Last Updated on 16 July 2012

Yesterday Some time ago, Seth Godin posted a great article on his blog declaring patience as the secret to success on the internet. Basically stating that success equals the ability to stick it out longer than those looking for instant success.

I agree, and add that this concept extends to the topic of general marketing strategy.

In my career, I have seen many examples of marketing attention deficit disorder. Times when the marketing and leadership teams became bored with a program and stopped supporting it. Or, were too impatient to see results didn’t let a program run through a second cycle and to success. (Often we spent longer planning and building a program than we did letting it play itself out).

We’d chastise the farmer who, after investing the month of April tilling soil, planting seeds, fertilizing and watering – and not seeing full-grown corn stalks by the beginning of May – bulldoze, pave paradise and put up a parking lot.

Seth states…

The irony of the web is that the tactics work really quickly. You friend someone on Facebook and two minutes later, they friend you back. Bang. But the strategy still takes forever. The strategy is the hard part, not the tactics.

Seth also added…

I discovered a lucky secret the hard way about thirty years ago: you can outlast the other guys if you try. If you stick at stuff that bores them, it accrues.

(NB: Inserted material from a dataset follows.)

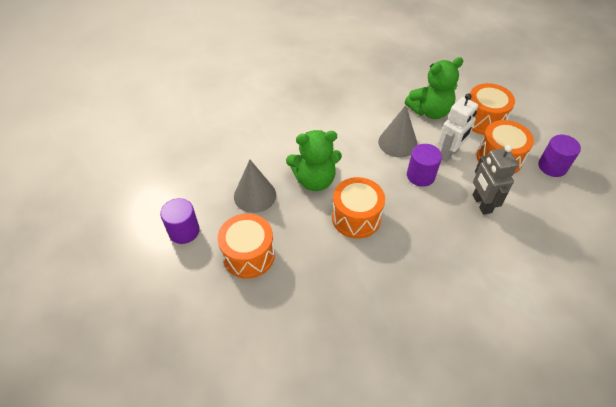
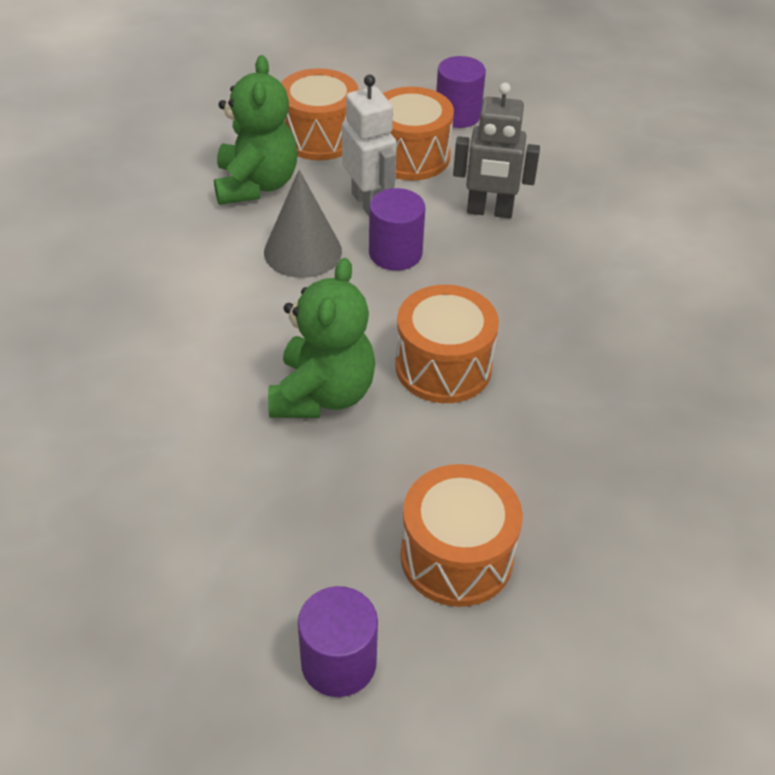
camera: 70 degrees left, 5 degrees down
grey cone [234,160,276,213] -> none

Drip, drip, drip you win.

And his final piece of advice…

The media wants overnight successes (so they have someone to tear down). Ignore them. Ignore the early adopter critics that never have enough to play with. Ignore your investors that want proven tactics and predictable instant results. Listen instead to your real customers, to your vision and make something for the long haul. Because that’s how long it’s going to take, guys.

Do you have the patience – and attention – to stick out your strategy?